This research project will study novel methods for designing sequential, non-myopic, online decision procedures for societal-scale cyber-physical systems such as public transit, emergency response systems, and power grid, forming the critical infrastructure of our communities. Online Optimization of these systems entails taking actions that consider the tightly integrated spatial, temporal, and human dimensions while accounting for uncertainty caused due to changes in the system and the environment. For example, emergency response management systems (ERM) operators must optimally dispatch ambulances and help trucks to respond to incidents while accounting for traffic pattern changes and road closures. Similarly, public transportation agencies operating electric vehicles must manage and schedule the vehicles considering the expected travel demand while deciding on charging schedules considering the overall grid load. The project's proposed approach focuses on designing a modular and reusable online decision-making pipeline that combines the advantages of online planning methods, such as Monte-Carlo Tree Search, with offline policy learning methods, such as reinforcement learning, promising to provide faster convergence and robustness to changes in the environment. The research activities of the proposed project are complemented by educational activities focusing on designing cloud-based teaching environments that can help students and operators with prerequisite domain and statistical knowledge to design, manage, and experiment with decision procedures.
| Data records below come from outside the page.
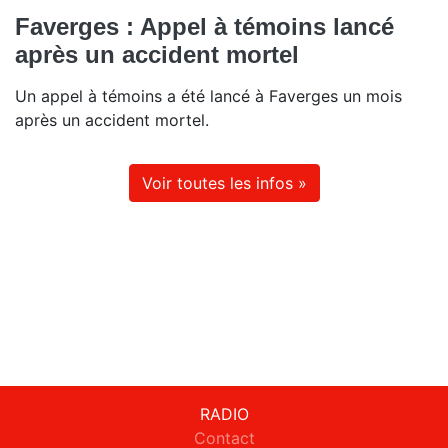
Faverges : Appel à témoins lancé
après un accident mortel
Un appel à témoins a été lancé à Faverges un mois
après un accident mortel.
Voir toutes les infos »
RADIO
Contact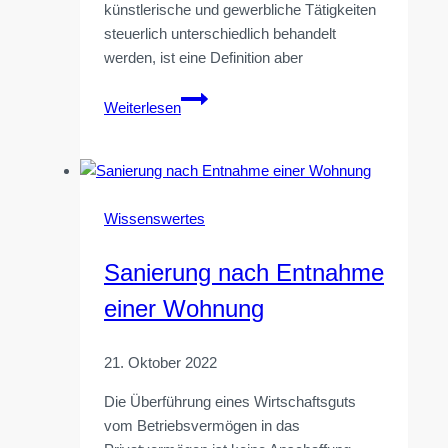
künstlerische und gewerbliche Tätigkeiten
steuerlich unterschiedlich behandelt
werden, ist eine Definition aber
TV-
Weiterlesen
Sendung:
künstlerisch
oder
gewerblich
Wissenswertes
Sanierung nach Entnahme
einer Wohnung
21. Oktober 2022
Die Überführung eines Wirtschaftsguts
vom Betriebsvermögen in das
The societal-scale CPS that we study have spatial-temporal properties. The spatial aspect refers to the location-specific state variables such as traffic congestion, transportation demand, and the frequency with which incidents occur at a location. The temporal aspect refers to the dynamic nature of these systems---traffic congestion evolves over time. Non-myopic decisions entail selecting actions over time under uncertainty while accounting for future impact and demand for resources. The combined research and education efforts proposed in the project focus on answering the following critical questions for these systems - first, how do we solve the challenge of sampling future state/ environmental actions across a high-dimensional space while also tackling the challenge of non-stationarity? Second, how do we address the need for robust, fast non-myopic planning that also tackles potential non-stationarity? And third, how do we make it possible to engage non-computer science students and community partners with the solutions built using approaches pioneered in the project? The proposed approach involves investigating novel machine learning methods, such as normalizing flows for designing generative models and an innovative approach to design planning algorithms using a policy-augmented hybrid Monte-Carlo Tree Search approach. A significant effort of the project will focus on complementing fundamental research with the design of a cloud-based visual domain-specific modeling environment that can help explain the design, operation, and introspection of methods by using a block-based compositional approach. The work will be augmented with course modules and online tutorials accompanying the cloud-based environment.
This award reflects NSF's statutory mission and has been deemed worthy of support through evaluation using the Foundation's intellectual merit and broader impacts review criteria.